HDFC Arbitrage Fund has delivered a 1.5% return over the last three months, matching performance with peers like Kotak and Invesco among large funds. While the fund leads in the short term, competitive rankings shift across longer periods. Investors should note that these funds depend on market volatility to generate returns, rather than traditional stock picking.
What Happened
HDFC Arbitrage Fund has emerged as the top performer in the three-month window within the arbitrage mutual fund category, recording a 1.5% return. This ranking focuses on funds with at least Rs 1,500 crore in assets under management. The fund shares this performance milestone with other major players in the space, including Kotak Arbitrage Fund and Invesco India Arbitrage Fund, which also posted 1.5% returns for the same three-month period.
Comparing Performance Across Timeframes
While HDFC Arbitrage Fund leads the short-term chart, performance data suggests that leadership rotates depending on the time horizon. When looking at a six-month window, Kotak Arbitrage Fund takes the top position with a 3.0% return.
Expanding the view to a one-year period, Invesco India Arbitrage Fund leads the category with a 5.9% gain. Over a three-year period, the competitive advantage shifts back to Kotak Arbitrage Fund, which has delivered a 7.0% annualized return, the highest among the top five funds in the segment. These varying results illustrate that consistency is often a moving target in the arbitrage fund category.
How These Funds Generate Returns
Unlike traditional equity funds that bet on a company's stock price going up, arbitrage funds operate differently. They aim to profit from price gaps between the cash market (where shares are bought) and the derivatives market (where futures contracts are sold).

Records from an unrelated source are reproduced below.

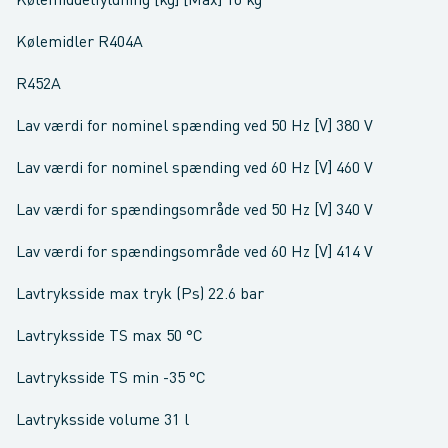
Kølemiddelfyldning [kg] [Max] 10 kg
Kølemidler R404A
R452A
Lav værdi for nominel spænding ved 50 Hz [V] 380 V
Lav værdi for nominel spænding ved 60 Hz [V] 460 V
Lav værdi for spændingsområde ved 50 Hz [V] 340 V
Lav værdi for spændingsområde ved 60 Hz [V] 414 V
Lavtryksside max tryk (Ps) 22.6 bar
Lavtryksside TS max 50 °C
Lavtryksside TS min -35 °C
Lavtryksside volume 31 l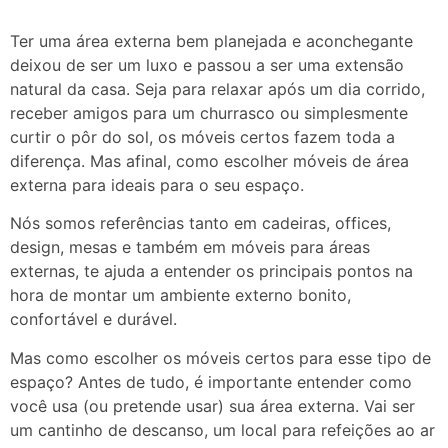
Ter uma área externa bem planejada e aconchegante
deixou de ser um luxo e passou a ser uma extensão
natural da casa. Seja para relaxar após um dia corrido,
receber amigos para um churrasco ou simplesmente
curtir o pôr do sol, os móveis certos fazem toda a
diferença. Mas afinal, como escolher móveis de área
externa para ideais para o seu espaço.
Nós somos referências tanto em cadeiras, offices,
design, mesas e também em móveis para áreas
externas, te ajuda a entender os principais pontos na
hora de montar um ambiente externo bonito,
confortável e durável.
Mas como escolher os móveis certos para esse tipo de
espaço? Antes de tudo, é importante entender como
você usa (ou pretende usar) sua área externa. Vai ser
um cantinho de descanso, um local para refeições ao ar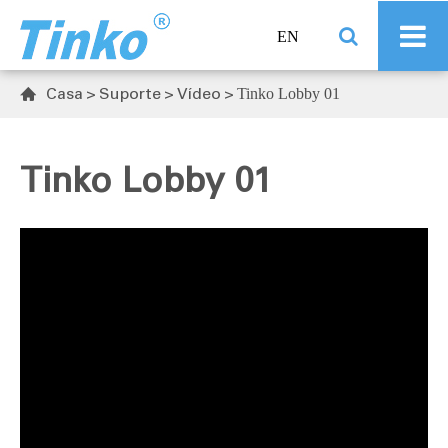
EN
Casa
Suporte
Vídeo
Tinko Lobby 01

Tinko Lobby 01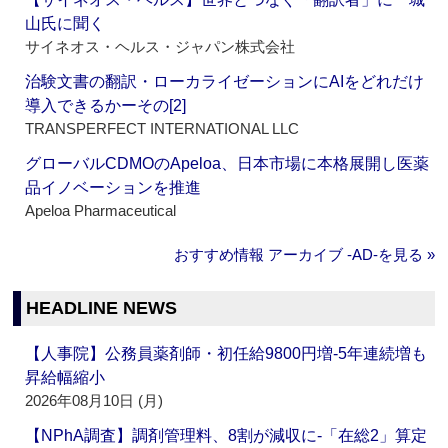
山氏に聞く
サイネオス・ヘルス・ジャパン株式会社
治験文書の翻訳・ローカライゼーションにAIをどれだけ
導入できるかーその[2]
TRANSPERFECT INTERNATIONAL LLC
グローバルCDMOのApeloa、日本市場に本格展開し医薬
品イノベーションを推進
Apeloa Pharmaceutical
おすすめ情報 アーカイブ ‐AD‐を見る »
HEADLINE NEWS
【人事院】公務員薬剤師・初任給9800円増‐5年連続増も
昇給幅縮小
2026年08月10日 (月)
【NPhA調査】調剤管理料、8割が減収に‐「在総2」算定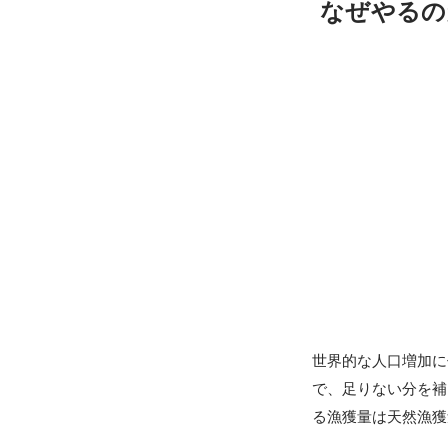
なぜやるの
世界的な人口増加に
で、足りない分を補
る漁獲量は天然漁獲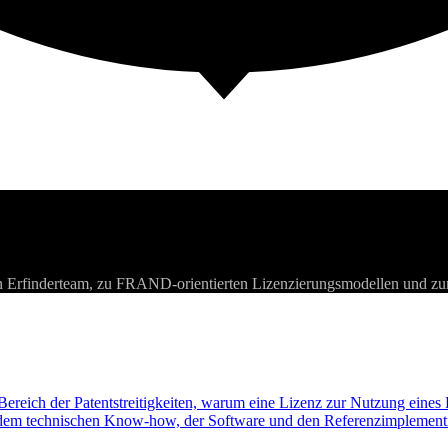
 Erfinderteam, zu FRAND-orientierten Lizenzierungsmodellen und zur
ereich der Patentstreitigkeiten, warum eine Lizenz zur Nutzung eines P
t dem technischen Know-how, der Software und den Referenzimplementieru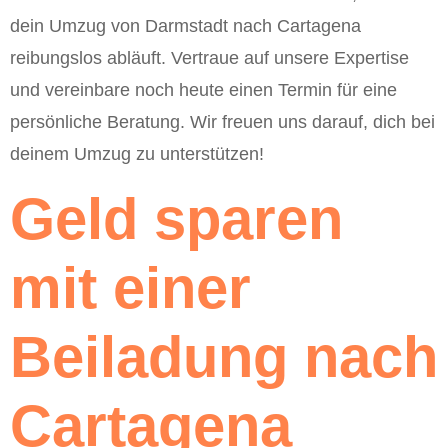
dein Umzug von Darmstadt nach Cartagena
reibungslos abläuft. Vertraue auf unsere Expertise
und vereinbare noch heute einen Termin für eine
persönliche Beratung. Wir freuen uns darauf, dich bei
deinem Umzug zu unterstützen!
Geld sparen
mit einer
Beiladung nach
Cartagena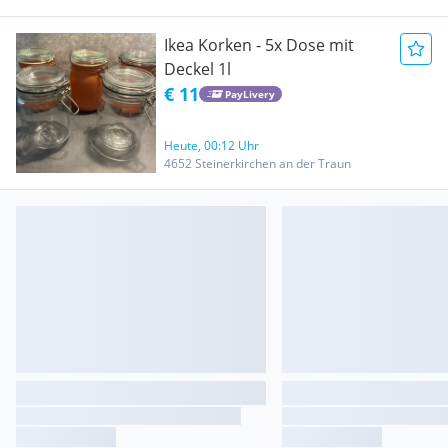
Ikea Korken - 5x Dose mit
Deckel 1l
€ 11
PayLivery
Heute, 00:12 Uhr
4652 Steinerkirchen an der Traun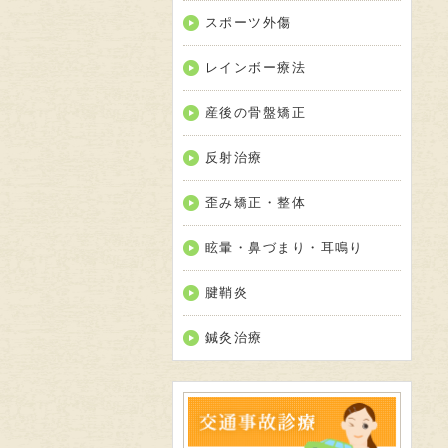
スポーツ外傷
レインボー療法
産後の骨盤矯正
反射治療
歪み矯正・整体
眩暈・鼻づまり・耳鳴り
腱鞘炎
鍼灸治療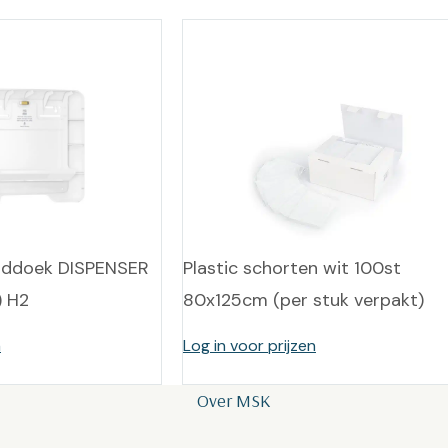
nddoek DISPENSER
Plastic schorten wit 100st
) H2
80x125cm (per stuk verpakt)
n
Log in voor prijzen
Over MSK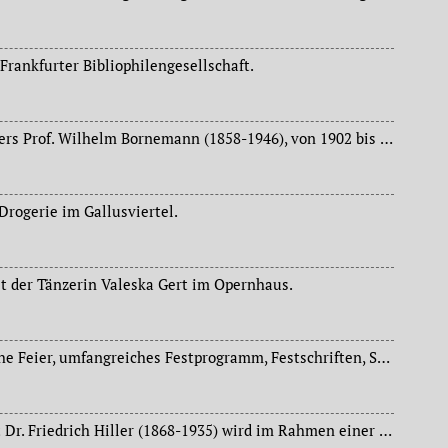
rankfurter Bibliophilengesellschaft.
70. Geburtstag des Pfarrers Prof. Wilhelm Bornemann (1858-1946), von 1902 bis 1931 Pfarrer der Nikolaikirche, seit 1906 Senior und Präsident der Evangelischen Landeskirchenversammlung.
rogerie im Gallusviertel.
t der Tänzerin Valeska Gert im Opernhaus.
Doppelfeier (Akademische Feier, umfangreiches Festprogramm, Festschriften, Sonderschau, Festbankett) anlässlich des 100jährigen Jubiläums des ältesten der großen Männerchorvereine Frankfurts, des „Frankfurter Liederkranzes“, und des 90jährigen Jubiläums der mit ihm verbundenen „Mozart-Stiftung“. In Manskopfs Musikhistorischem Museum wird zusätzlich eine historische Sonderschau gezeigt.
Der langjährige Stadtrat Dr. Friedrich Hiller (1868-1935) wird im Rahmen einer Magistratssitzung von Oberbürgermeister Dr. Ludwig Landmann (1868-1945) in den Ruhestand verabschiedet.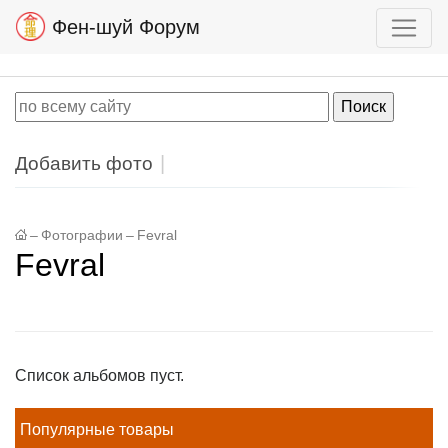
Фен-шуй Форум
Добавить фото
–
Фотографии
–
Fevral
Fevral
Список альбомов пуст.
Популярные товары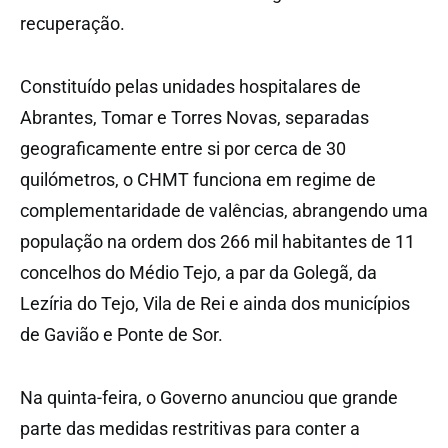
recuperação.
Constituído pelas unidades hospitalares de
Abrantes, Tomar e Torres Novas, separadas
geograficamente entre si por cerca de 30
quilómetros, o CHMT funciona em regime de
complementaridade de valências, abrangendo uma
população na ordem dos 266 mil habitantes de 11
concelhos do Médio Tejo, a par da Golegã, da
Lezíria do Tejo, Vila de Rei e ainda dos municípios
de Gavião e Ponte de Sor.
Na quinta-feira, o Governo anunciou que grande
parte das medidas restritivas para conter a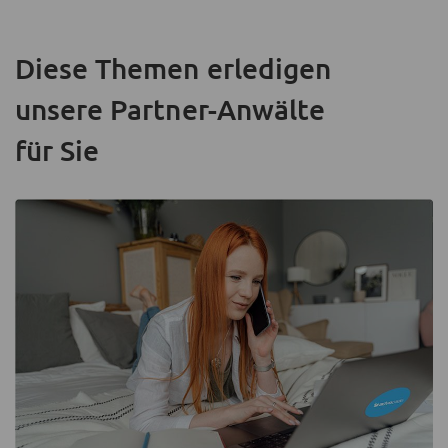
Diese Themen erledigen
unsere Partner-Anwälte
für Sie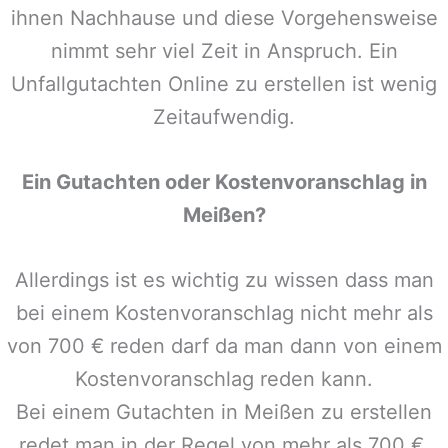
ihnen Nachhause und diese Vorgehensweise
nimmt sehr viel Zeit in Anspruch. Ein
Unfallgutachten Online zu erstellen ist wenig
Zeitaufwendig.
Ein Gutachten oder Kostenvoranschlag in
Meißen
?
Allerdings ist es wichtig zu wissen dass man
bei einem Kostenvoranschlag nicht mehr als
von 700 € reden darf da man dann von einem
Kostenvoranschlag reden kann.
Bei einem Gutachten in
Meißen
zu erstellen
redet man in der Regel von mehr als 700 €,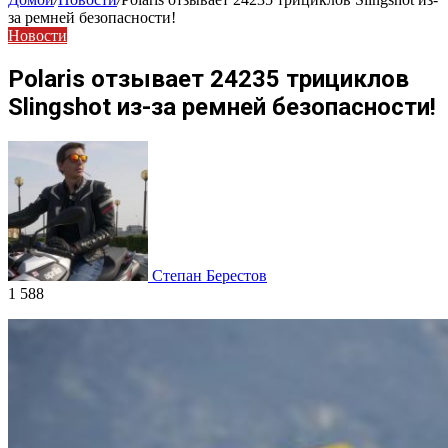
за ремней безопасности!
Новости
Polaris отзывает 24235 трициклов
Slingshot из-за ремней безопасности!
Степан Берестов
1 588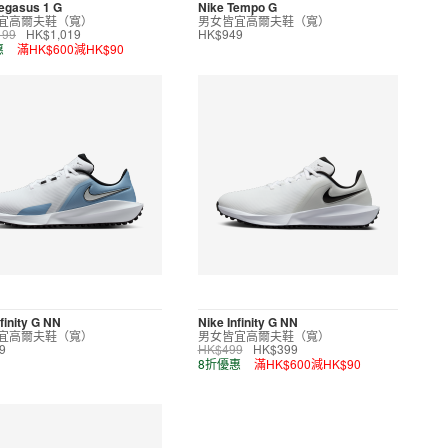
egasus 1 G
Nike Tempo G
宜高爾夫鞋（寬）
男女皆宜高爾夫鞋（寬）
199
HK$1,019
HK$949
惠
滿HK$600減HK$90
finity G NN
Nike Infinity G NN
宜高爾夫鞋（寬）
男女皆宜高爾夫鞋（寬）
9
HK$499
HK$399
8折優惠
滿HK$600減HK$90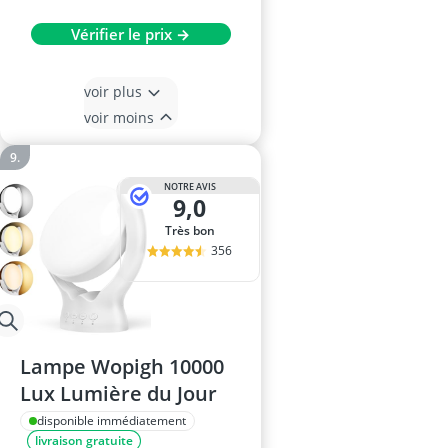
Vérifier le prix →
voir plus
voir moins
NOTRE AVIS
9,0
Très bon
356
Lampe Wopigh 10000
Lux Lumière du Jour
disponible immédiatement
livraison gratuite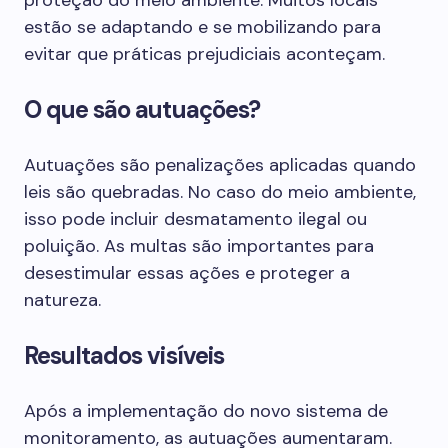
proteção do meio ambiente. Muitos locais
estão se adaptando e se mobilizando para
evitar que práticas prejudiciais aconteçam.
O que são autuações?
Autuações são penalizações aplicadas quando
leis são quebradas. No caso do meio ambiente,
isso pode incluir desmatamento ilegal ou
poluição. As multas são importantes para
desestimular essas ações e proteger a
natureza.
Resultados visíveis
Após a implementação do novo sistema de
monitoramento, as autuações aumentaram.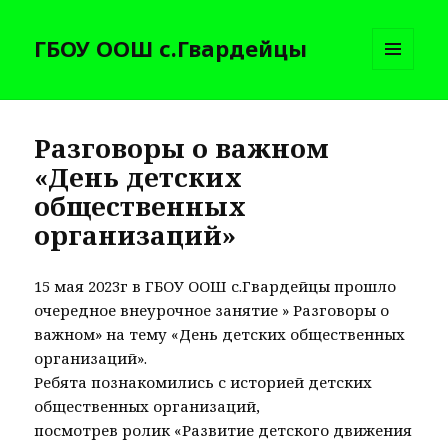
ГБОУ ООШ с.Гвардейцы
МЕНЮ
И
ВИДЖЕТЫ
Разговоры о важном
«День детских
общественных
организаций»
15 мая 2023г в ГБОУ ООШ с.Гвардейцы прошло
очередное внеурочное занятие » Разговоры о
важном» на тему «День детских общественных
организаций».
Ребята познакомились с историей детских
общественных организаций,
посмотрев ролик «Развитие детского движения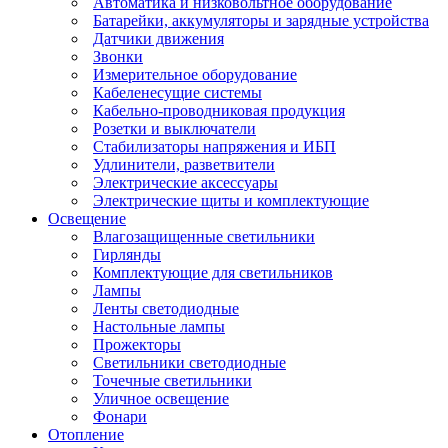
Автоматика и низковольтное оборудование
Батарейки, аккумуляторы и зарядные устройства
Датчики движения
Звонки
Измерительное оборудование
Кабеленесущие системы
Кабельно-проводниковая продукция
Розетки и выключатели
Стабилизаторы напряжения и ИБП
Удлинители, разветвители
Электрические аксессуары
Электрические щиты и комплектующие
Освещение
Влагозащищенные светильники
Гирлянды
Комплектующие для светильников
Лампы
Ленты светодиодные
Настольные лампы
Прожекторы
Светильники светодиодные
Точечные светильники
Уличное освещение
Фонари
Отопление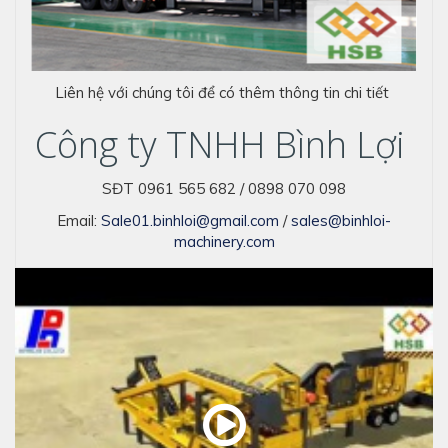
Liên hệ với chúng tôi để có thêm thông tin chi tiết
Công ty TNHH Bình Lợi
SĐT 0961 565 682 / 0898 070 098
Email:
Sale01.binhloi@gmail.com
/
sales@binhloi-
machinery.com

This strategy is generally considered low-risk because the fund manager locks in the price gap at the time of purchase. However, the profit potential depends heavily on market conditions. If market volatility is high and liquidity is strong, there are usually more opportunities to exploit price differences. If the market is calm or trading volumes are low, these opportunities shrink, which can directly affect the returns a fund generates.
Risks and Investor Monitorables
Investors should understand that arbitrage funds are not a set-it-and-forget-it investment. Their performance is tied to the efficiency of the equity market. When market spreads narrow, the returns for these funds may drop. Additionally, investors should always review the expense ratio, as costs are deducted from returns and can make a noticeable difference in net gains, especially in a category where gross returns are typically modest compared to pure equity funds.
Going forward, investors may want to watch for changes in market volatility and trading volumes, as these are the primary drivers of arbitrage income. Comparing expense ratios and checking the consistency of returns over longer periods—rather than just the latest three-month update—provides a clearer picture of a fund's stability.